We had a neighbor who requested my folks' permission to add on a dormer on the attic, for the old folks to live upstairs, in the attic. The sketches were unobtrusive, what they wound up having built was a nightmare! Completely blocked off all light on the southside of our house. My Dad brought it up to them, once, during some kind of backyard minor altercation. 

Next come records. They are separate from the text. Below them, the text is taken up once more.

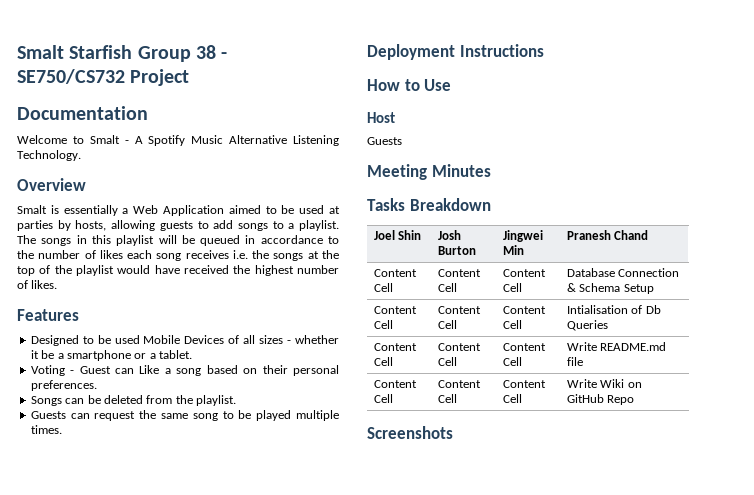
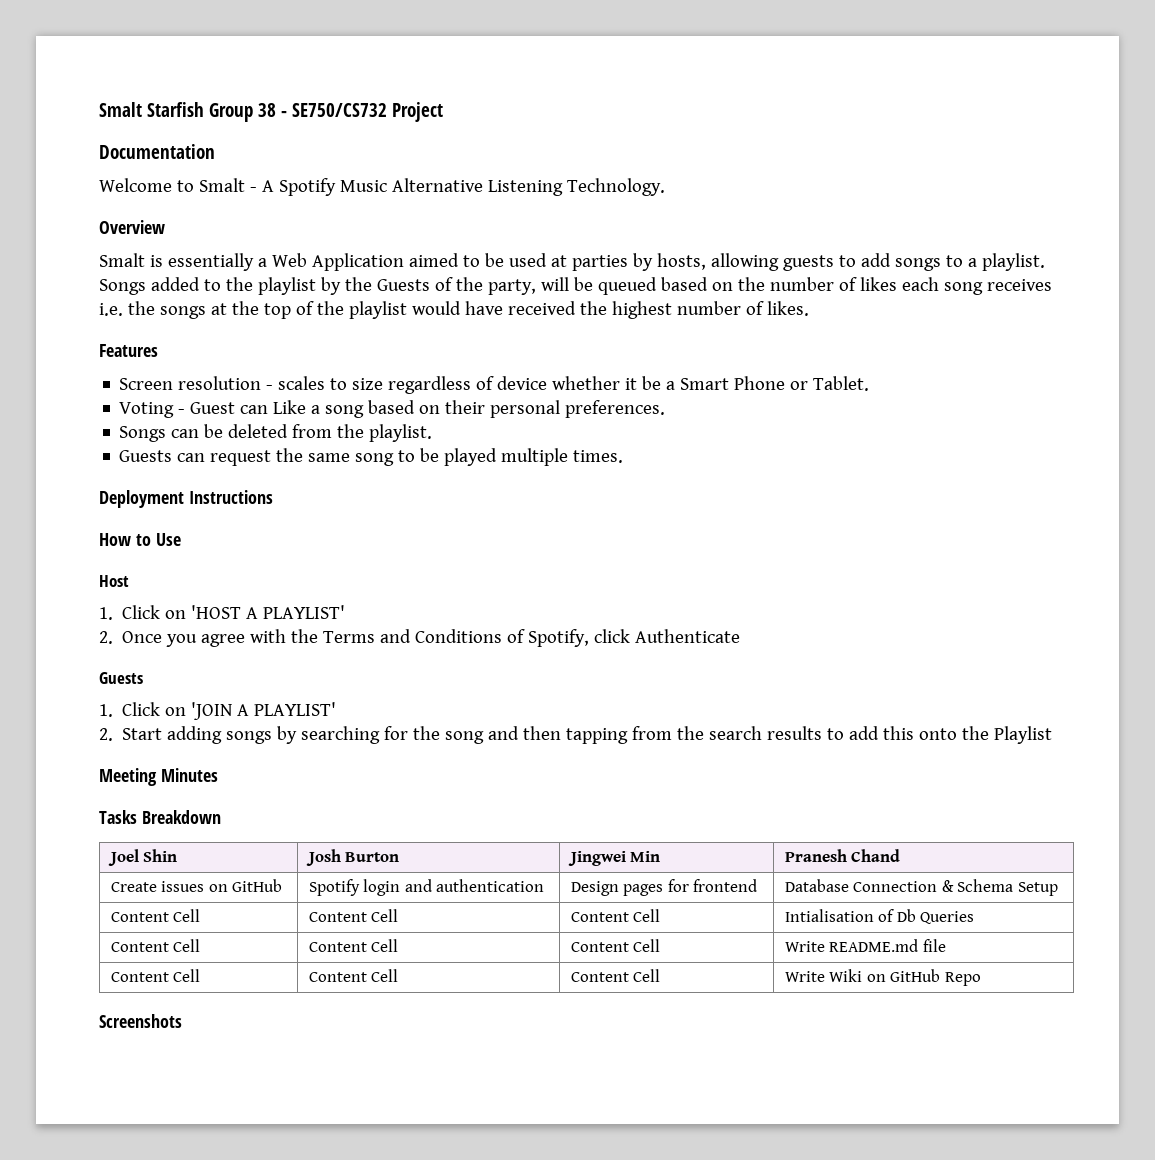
[17,235,340,246] The songs in this playlist will be queued in accordance to -> [99,277,733,295] Songs added to the playlist by the Guests of the party, will be queued based on
[30,335,340,346] [30,350,192,361] Designed to be used Mobile Devices of all sizes - whether it be a smartphone or a tablet. -> [119,376,870,394] Screen resolution - scales to size regardless of device whether it be a Smart Phone or Tablet.
[367,137,402,145] Guests -> [99,605,346,620] [99,629,741,647] [99,672,143,684] [99,702,337,720] [99,726,1053,744] 1. Click on 'HOST A PLAYLIST' // 2. Once you agree with the Terms and Conditions of Spotify, click Authenticate // Guests // 1. Click on 'JOIN A PLAYLIST' // 2. Start adding songs by searching for the song and then tapping from the search results to add this onto the Playlist
[373,269,417,277] [373,283,393,292] [437,269,481,277] [437,283,457,292] [502,269,546,277] [502,283,522,292] Content Cell | Content Cell | Content Cell -> [110,879,283,892] [308,879,545,896] [570,879,758,896] Create issues on GitHub | Spotify login and authentication | Design pages for frontend

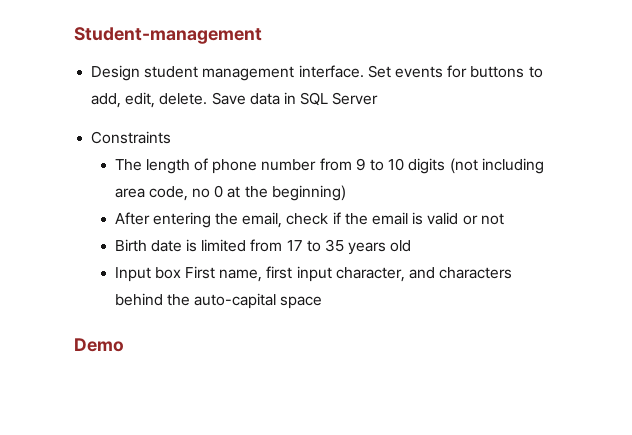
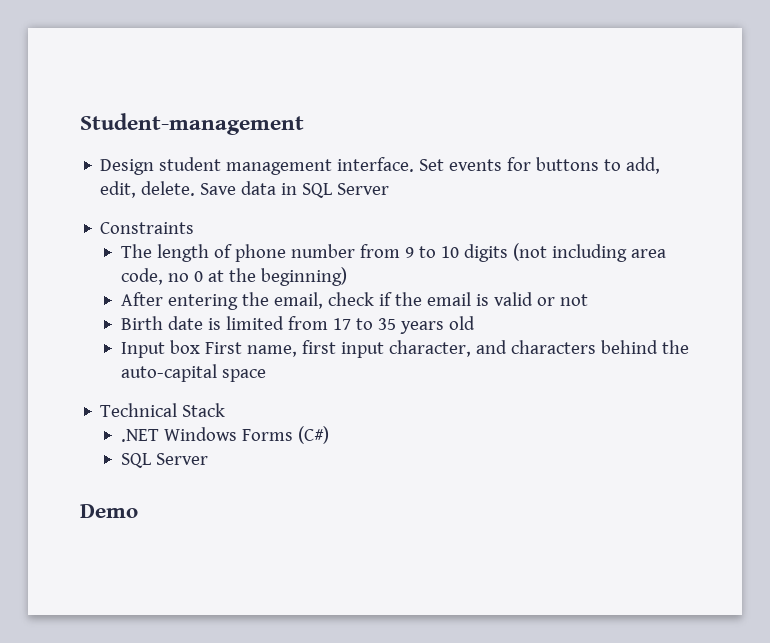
(323, 302) none -> [100,403,226,417] [120,426,329,444] [120,453,208,468] // Technical Stack // .NET Windows Forms (C#) // SQL Server

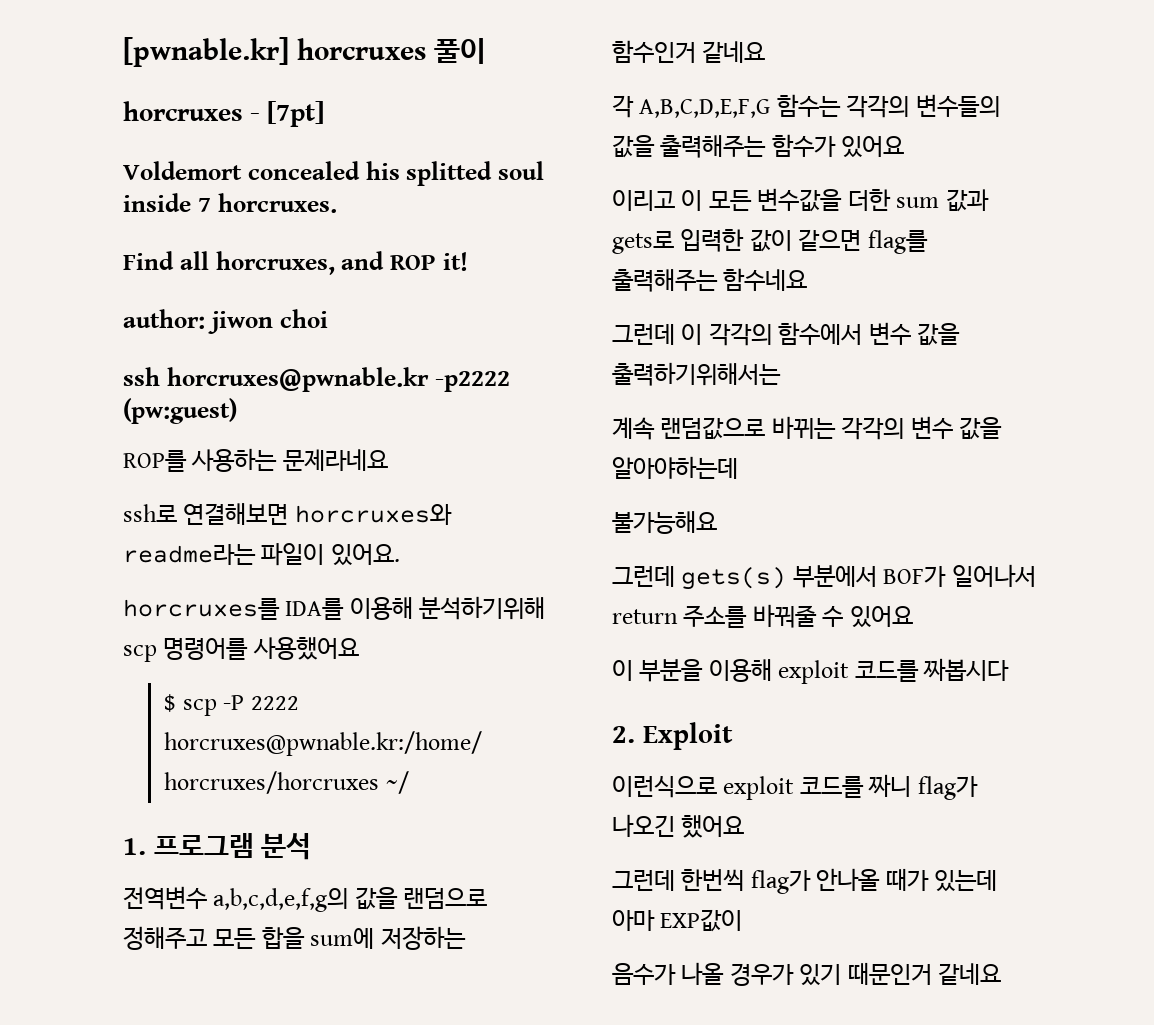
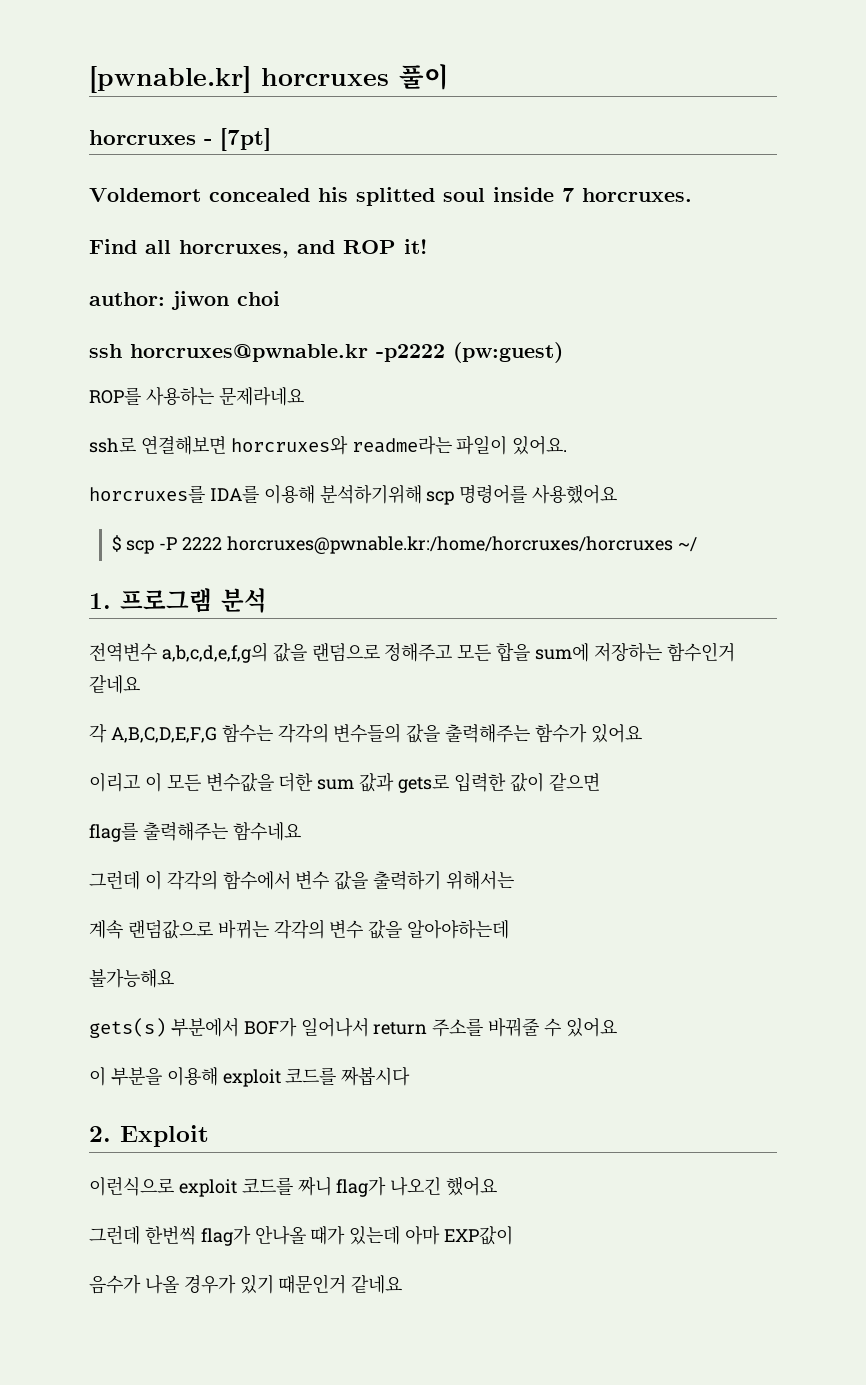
(862, 240) none -> (600, 782) //
[612,362,781,386] 출력하기위해서는 -> [373,871,515,890] 출력하기 위해서는
[612,566,675,587] 그런데 -> (174, 978) none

Years later, my own folks having moved away, and I had bought our house from them, my buddies who several times a week gathered at our place evenings to play cards and "tip a few", "got back" at that neighbor, though the neighbor did not know it, by peeing on the neighbor's basement windows, upon leaving our place in the darkness!   imp


----------



## fishfulthinking (Jul 28, 2015)

applecruncher said:


> fishfulthiunking, that guy would be a good candidate for the Burning Bed (movie with Farrah Fawcett).



yes indeed.


----------



## RadishRose (Jul 28, 2015)

I had a neighbors in the next yard who were also the land lord & land lady. They were retired and could not stay away from my first floor apartment yard. 

Once, they surrounded the bird bath with those pink plastic flamingos, but took them away after I complained.

 Another time, they placed a wiine keg in my front yard filled with orange, plastic flowers-in the middle of winter! I threw them away.

When guests or food delivery came, they had to park on the street instead of the driveway in case their vehicles leaked oil onto the asphalt driveway that they had replaced several years earlier. This was not always successful and when they discovered oil spots, they scrubbed them with a bucket and brush!

Things could have been alot worse, like the stories I've read here.  I guess I was lucky.


----------



## grannyjo (Jul 31, 2015)

I had the neighbours from hell move into the villa in front of mine.  Only two on the block of land.

At the time,  it seemed to be a single mother with about three or four children along with dogs that were intent on ripping me apart if they could get through the fence.

Then the husband was released from jail.  He was a bikie gang member.

From then on,  the whole yard was lit up with spotlights,  every night.

There were people coming and going at all hours,  day and night.  There was no peace for me.

Thankfully,  he was arrested again for drug dealing,  and she and the children,  and the pit bull dogs moved out.

The next couple who moved in were older, far more stable,  and they're still my neighbours.

Such a blessed relief.


----------



## applecruncher (Jul 31, 2015)

Definitely hellish, grannyjo.


----------



## debodun (Aug 13, 2015)

Back when my mother was alive, we had a row with the next-door neighbors about leaving their dog out. When they were gone (which they were most of the time, sometimes up to 9 hours a day), they left their huge dog (I think it was part wolfhound) out in a fenced-in section of their backyard. When he was left alone, it just barked loudly and continuously. We tried to be civil about it at first suggesting they walk the dog before they left for the day and leave it inside. The neighbor's only reply was that it was an "outdoor dog". We also pointed out that there was a barking ordinance in effect. His answer to that was, "That law doesn't apply to me." We were getting desperate and took to going over and letting the dog out of its pen, then it didn't bark. The neighbors response to this was to have my mother and me arrested for harassment and trespassing. We finally had to go to court. That dragged on for months. Often the neighbor wouldn't even show up and when he did it was to ask for more time to get his case together. Finally the judge put his foot down and told the neighbor's attorney to tell the neighbor he had to do take measures to keep his dog quiet. About a week after that, the dog disappeared and we never saw it again. Today the neighbor is passably friendly, so I guess he didn't hold any grudge, but he was very nasty when this was going on.


----------